Schooling, Urgency, and Hope For Movement Ahead of The Ebola Crisis in Liberia: Perspectives from Recent Fieldwork
Eva Harman is a Ph.D. candidate at Princeton University and received a Dissertation Fieldwork Grant from the Wenner-Gren Foundation in 2011 to aid research “Desire for Education and ‘Ties that Lift’: Schooling, Movement, and Social Regeneration in Post-War Liberia,” supervised by Dr. Carol Greenhouse. This post originally appeared in “Ebola In Perspective”, a Cultural Anthropology Hot Spots series.]
In this essay, I discuss the importance of schooling, in light of the Ebola outbreak. The Liberian President’s order to suspend schooling in August had significant impact even though regular classes were not yet in session. “Vacation schooling,” or summer school, is attended by many young people in Liberia. Parents send children to vacation school for various and often-interconnected reasons: They are invested in their children’s education and an extended break from school could be an interruption to their children’s progress. Violence is a concern that many parents address through the act of sending their children to school, both in the summer and during the regular school year. Parents are concerned that their children could become victims of violence or that they could be drawn into violent practices. They hope to bring up a person who will enable them to die feeling proud of the accomplishments they achieved as a person and a member of society.

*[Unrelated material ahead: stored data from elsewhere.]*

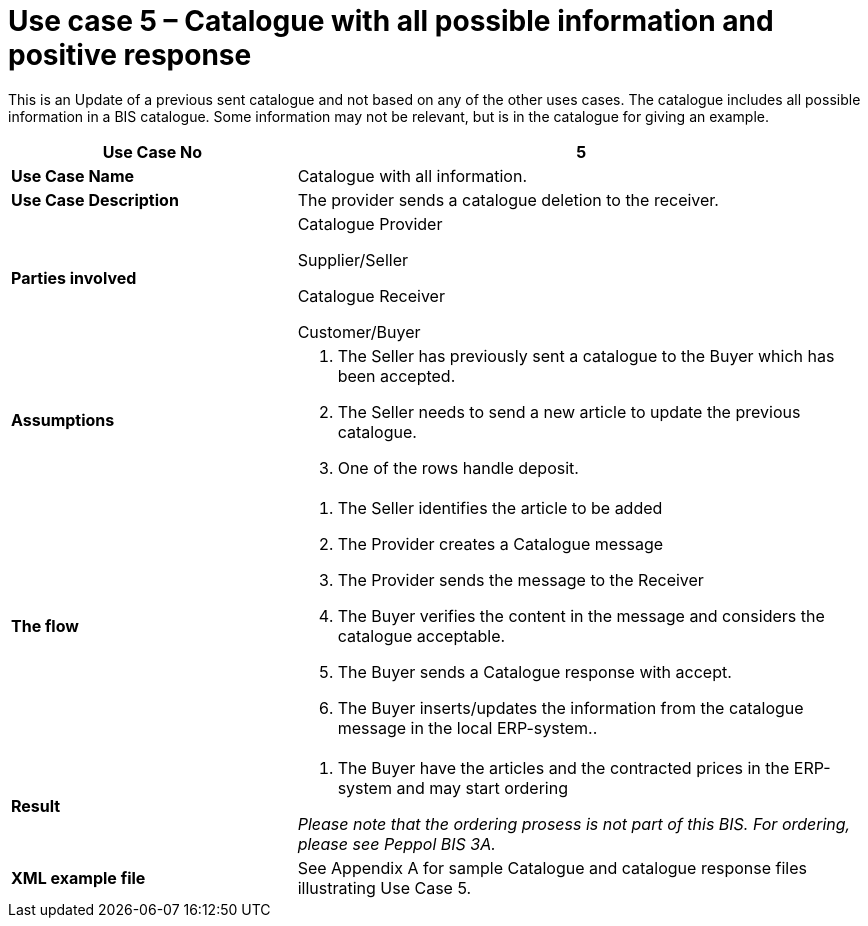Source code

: [[use-case-5-catalogue-with-all-possible-information-and-positive-response]]
= Use case 5 – Catalogue with all possible information and positive response

This is an Update of a previous sent catalogue and not based on any of the other uses cases.
The catalogue includes all possible information in a BIS catalogue.
Some information may not be relevant, but is in the catalogue for giving an example.

[cols="2,4",options="header",]
|====
|*Use Case No* |5
|*Use Case Name* |Catalogue with all information.
|*Use Case Description* |The provider sends a catalogue deletion to the receiver.
|*Parties involved* a|
Catalogue Provider

Supplier/Seller

Catalogue Receiver

Customer/Buyer

|*Assumptions* a|
1.  The Seller has previously sent a catalogue to the Buyer which has been accepted.
2.  The Seller needs to send a new article to update the previous catalogue.
3. 	One of the rows handle deposit.

|*The flow* a|
1.  The Seller identifies the article to be added
2.  The Provider creates a Catalogue message
3.  The Provider sends the message to the Receiver
4.  The Buyer verifies the content in the message and considers the catalogue acceptable.
5.  The Buyer sends a Catalogue response with accept.
6.  The Buyer inserts/updates the information from the catalogue message in the local ERP-system..

|*Result* a|
1.  The Buyer have the articles and the contracted prices in the ERP-system and may start ordering

_Please note that the ordering prosess is not part of this BIS.
For ordering, please see Peppol BIS 3A._

|*XML example file* |See Appendix A for sample Catalogue and catalogue response files illustrating Use Case 5.
|====
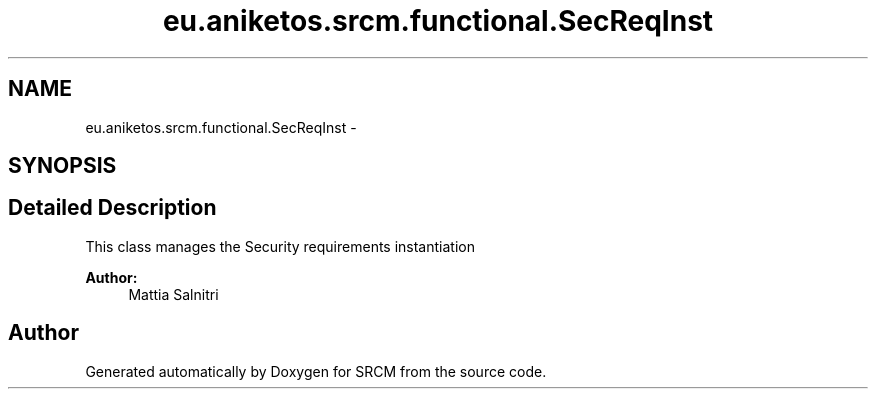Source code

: .TH "eu.aniketos.srcm.functional.SecReqInst" 3 "Fri Oct 4 2013" "SRCM" \" -*- nroff -*-
.ad l
.nh
.SH NAME
eu.aniketos.srcm.functional.SecReqInst \- 
.SH SYNOPSIS
.br
.PP
.SH "Detailed Description"
.PP 
This class manages the Security requirements instantiation 
.PP
\fBAuthor:\fP
.RS 4
Mattia Salnitri 
.RE
.PP


.SH "Author"
.PP 
Generated automatically by Doxygen for SRCM from the source code\&.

Summer classes and sessions make education more flexible. Many students I worked with dropped schooling, or came and went from schooling, in order to make money through entrepreneurial activities, to help family, to have and nurse children, to care for ill or aging relatives, or to respond to other sharp needs. A difference between a colloquial American and a colloquial Liberian expression is suggestive: In the United States, “dropping out of school” carries with it an assumption that the person will not return. When narrating their education histories, young Liberians mentioned “dropping” school while also often expressing their intention to continue.
Summer or vacation schooling can make it possible to advance more quickly. In part due to the war, and in part due to accumulations of periods when schooling is interrupted, ages range fairly widely in Liberian classrooms, from kindergarten to university. It is not uncommon for young adults to attend primary school with children. Some young people who had fought in the war or had travelled along with those fighting emphasized their desire for continuing educational and professional advancement within civilian life.
A journalist spoke with a grandmother who pulled her grandson out of vacation school shortly before the state of emergency was declared in Liberia. The grandmother said, “He cried, but no child will control me. It will be better for him to live and attend many more vacation schools than get sick from Ebola.” In the news report, the grandmother is communicating her response to images on a highly graphic Ebola campaign poster that inspires fear. Agency is also expressed; she will not allow a grandson to control her. She conveys the grandson’s distress at having to interrupt his schooling and her hope that he can return to school later. Schooling allows people to say something beyond “I am complying with global public health orders.” They can also express the interruptions that Ebola and global public health orders are causing in their lives and insist upon a better future. They can also directly, or more subtly, signal disagreement or their will to continue living.
A friend of mine, who gives informal instruction in reading and writing, wrote that she is continuing to meet with a few women students. They still want to learn! They are also discussing “Ebola in town,” she added. Official educational institutions remained closed in Liberia, though some people are continuing schooling in private settings. The children of a Liberian, who works at an NGO, set up a classroom on the family’s front porch. The administrators of the play school asked pupils to pay a tuition fee—a reminder of the tight connection between schooling and money in Liberia. Money is required for attending both public and private school. Public primary schooling is tuition-free, but resources to repair, expand, or improve educational infrastructure are often demanded from students, parents, and teachers. Through schooling, people may be able to put something in between themselves and a crisis.
Schooling is also a location for conversation and engagement on different levels. The National Teachers’ Association in Liberia is calling for schools to be re-opened. An editorial in the Liberian press examines issues impeding the re-opening of schools that extend beyond logistics and health. Meanwhile, the Ministry of Education is preparing radio broadcasts that will include not only Ebola awareness but also limited academic subject content. The Liberian Minister of Education has objected to the use of schools as Ebola holding centers or facilities on the grounds that this may “create fear among students when classes shall officially resume in the not too long distance future.”
It matters tremendously that medicine and treatment should be made available to those who are sick right now with this deadly disease. An emergency medical-humanitarian intervention is necessary; yet, it is important to keep in mind that perspectives on health care can become vehicles for people to express their discontent with economic or political matters, including global inequality. Although the formal educational infrastructure in Liberia is weak, Liberians I worked with had confidence in the power of schooling to materialize their engagement in building a better life for themselves and the next generation. The United States government and global corporations with direct or indirect ties to Liberia have made commitments to the fight against Ebola, but they should also increase their investment in the existing national educational infrastructure. Scholarships for Liberian students to pursue advanced degrees and specialized training, particularly in the under-resourced fields of medicine and education, are greatly needed. My recent fieldwork convinces me that moving ahead of the Ebola crisis in Liberia will happen with less violence, terror, and mistrust when people feel supported in their aspirations for the future.